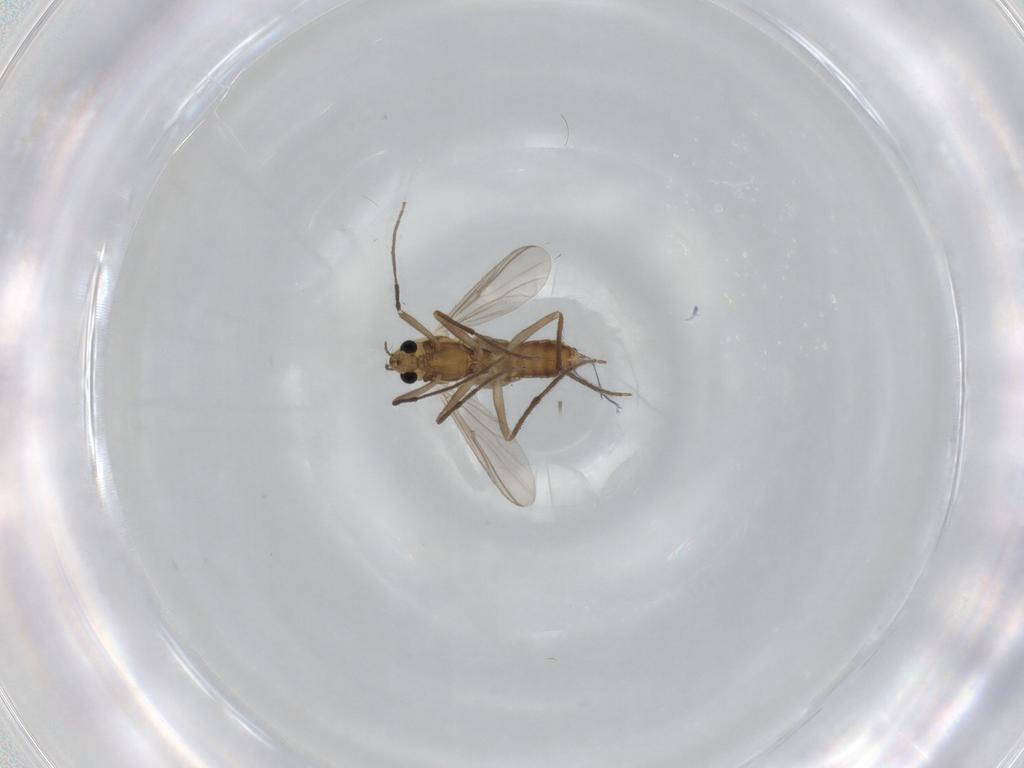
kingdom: Animalia
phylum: Arthropoda
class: Insecta
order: Diptera
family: Chironomidae
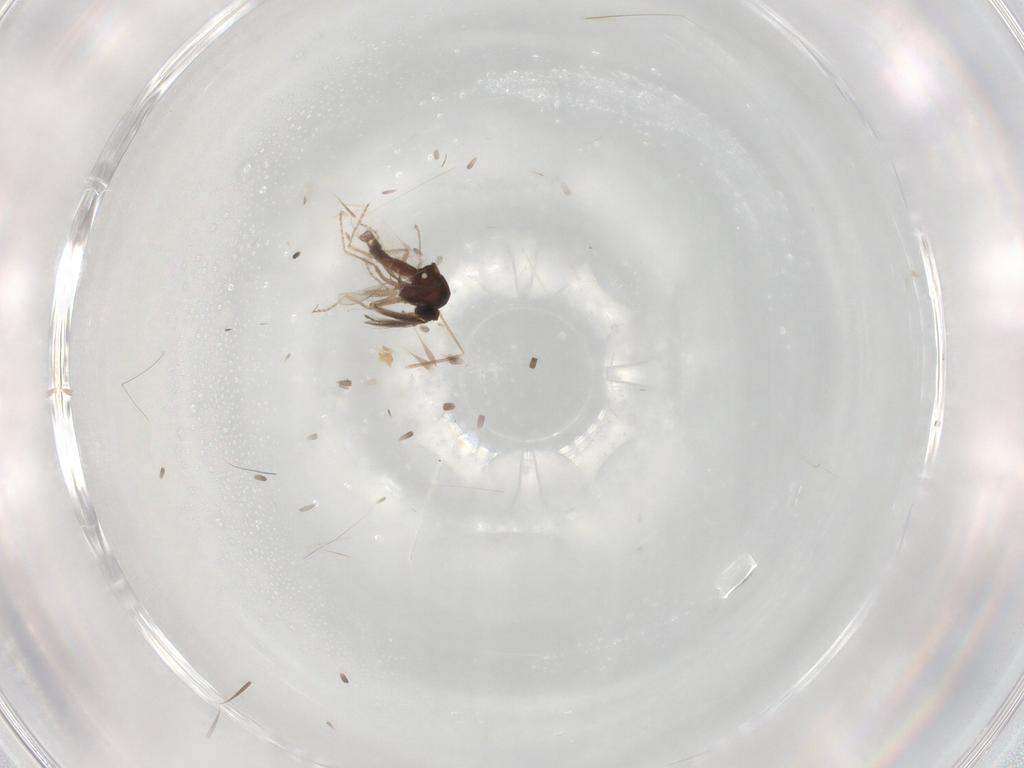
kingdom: Animalia
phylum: Arthropoda
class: Insecta
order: Diptera
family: Ceratopogonidae
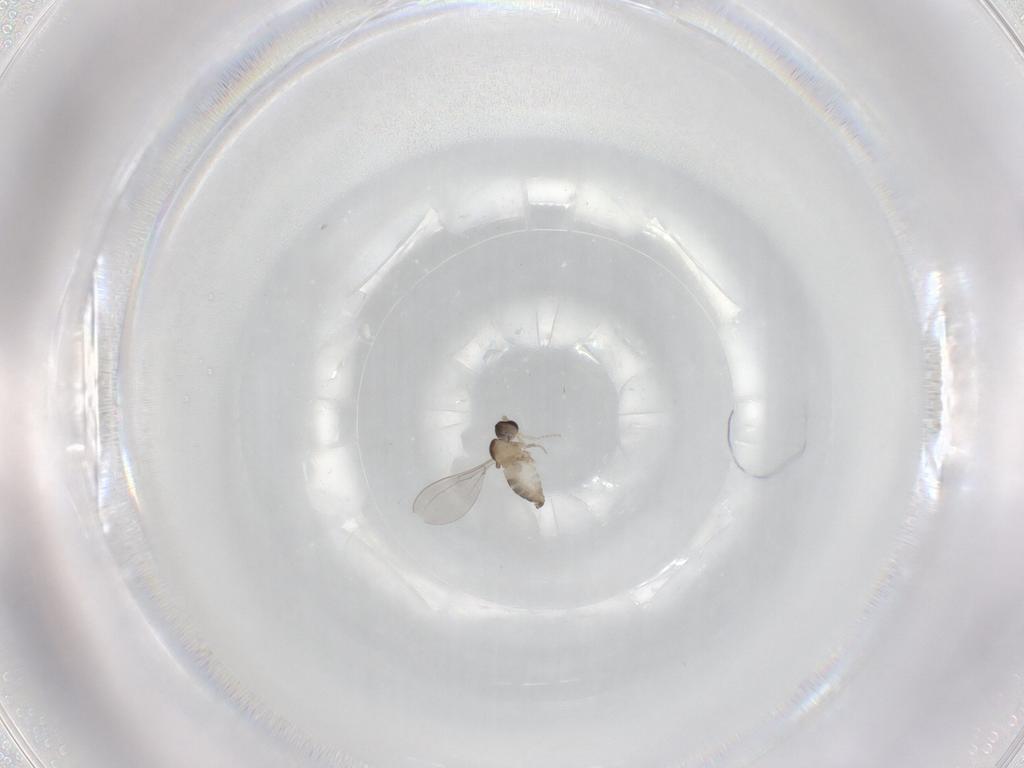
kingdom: Animalia
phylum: Arthropoda
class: Insecta
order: Diptera
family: Cecidomyiidae
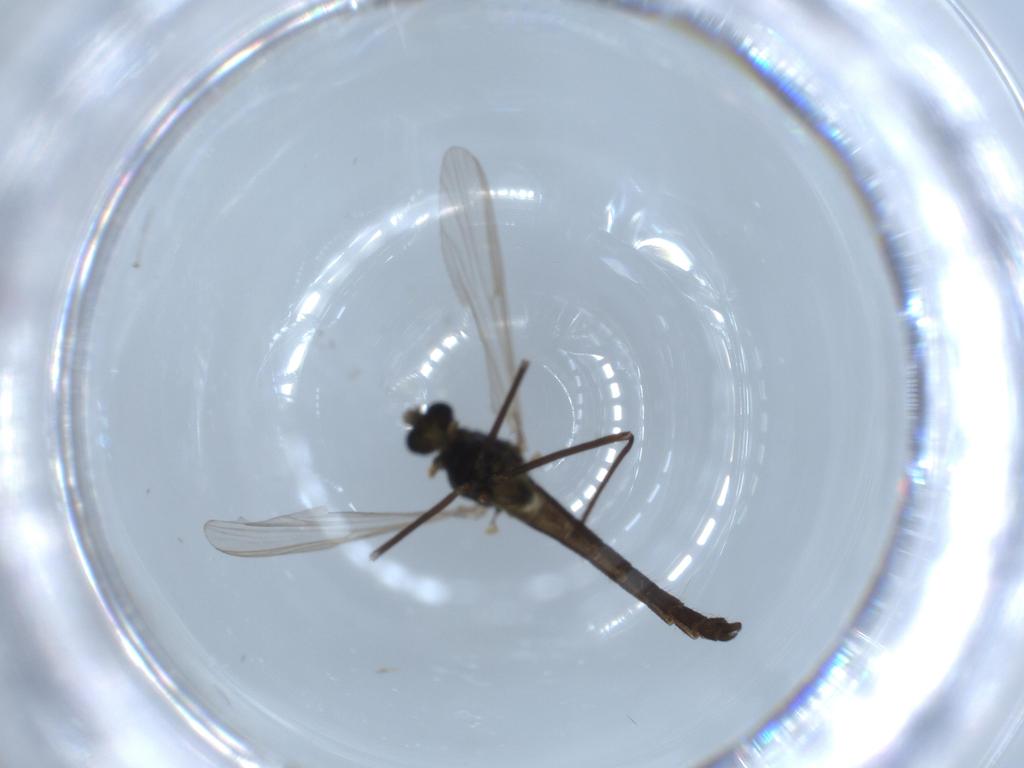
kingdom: Animalia
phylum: Arthropoda
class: Insecta
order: Diptera
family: Chironomidae
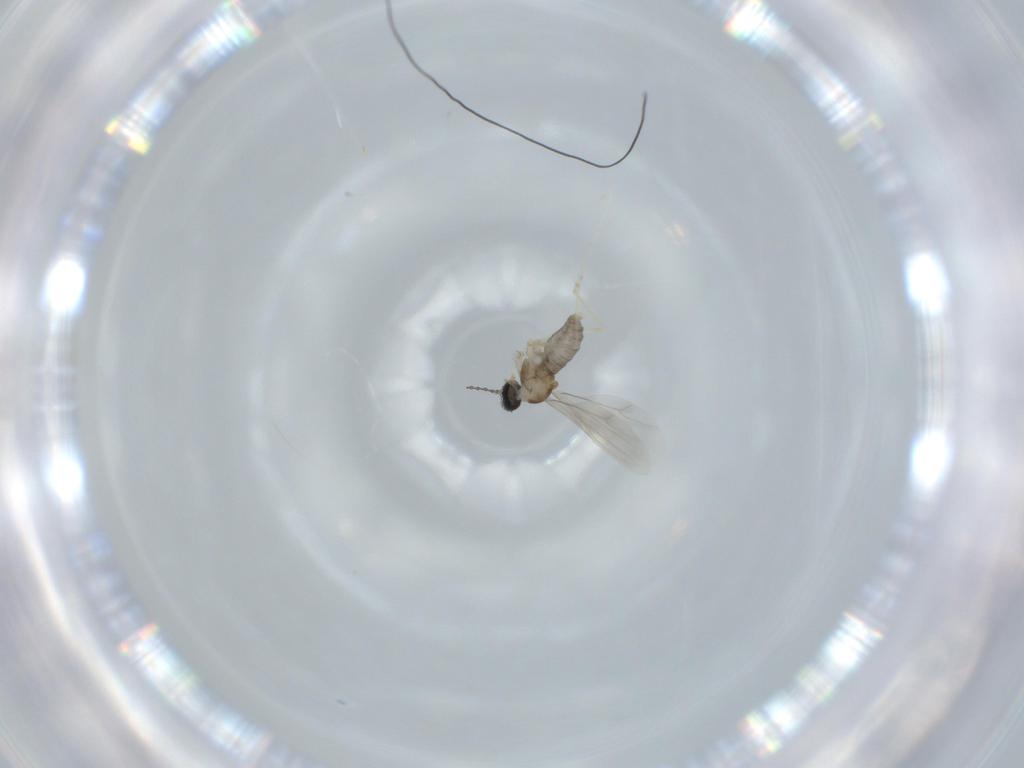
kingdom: Animalia
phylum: Arthropoda
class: Insecta
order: Diptera
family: Cecidomyiidae
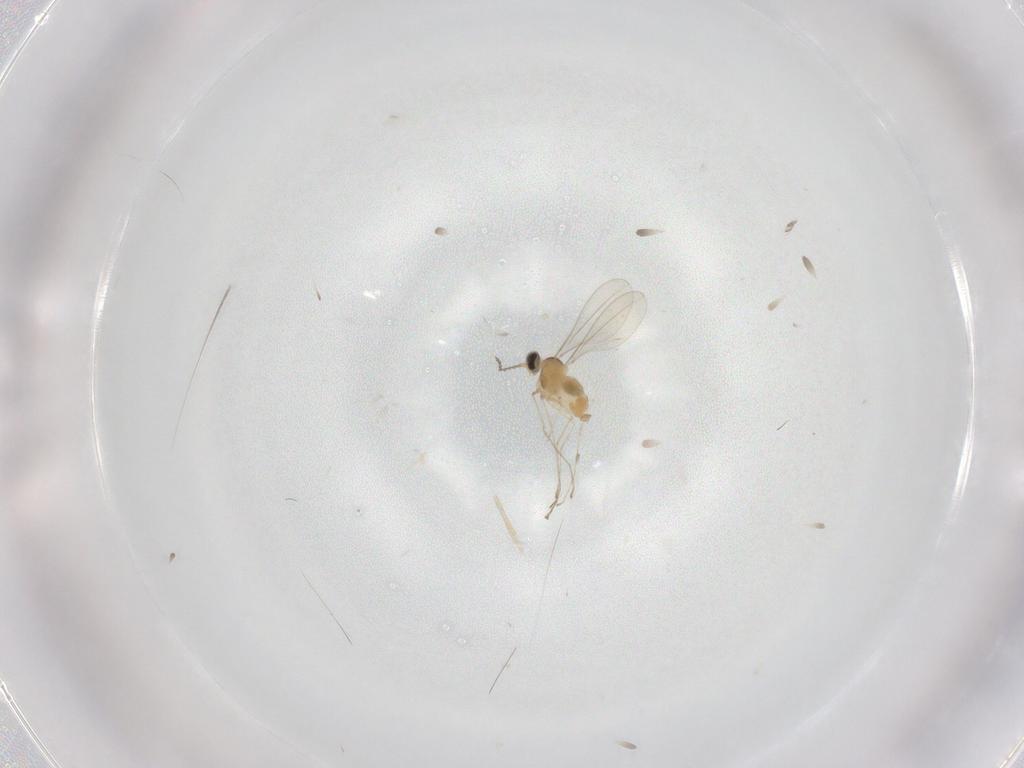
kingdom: Animalia
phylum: Arthropoda
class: Insecta
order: Diptera
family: Cecidomyiidae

+ + + + + + +

### EXERCISE AIM
Could you revise the lines for all six items above by replacing "phylum" with "division" everywhere it appears, keeping everything else the same and leaving out the pictures?

### TASK OUTPUT
kingdom: Animalia
division: Arthropoda
class: Insecta
order: Diptera
family: Chironomidae
kingdom: Animalia
division: Arthropoda
class: Insecta
order: Diptera
family: Ceratopogonidae
kingdom: Animalia
division: Arthropoda
class: Insecta
order: Diptera
family: Cecidomyiidae
kingdom: Animalia
division: Arthropoda
class: Insecta
order: Diptera
family: Chironomidae
kingdom: Animalia
division: Arthropoda
class: Insecta
order: Diptera
family: Cecidomyiidae
kingdom: Animalia
division: Arthropoda
class: Insecta
order: Diptera
family: Cecidomyiidae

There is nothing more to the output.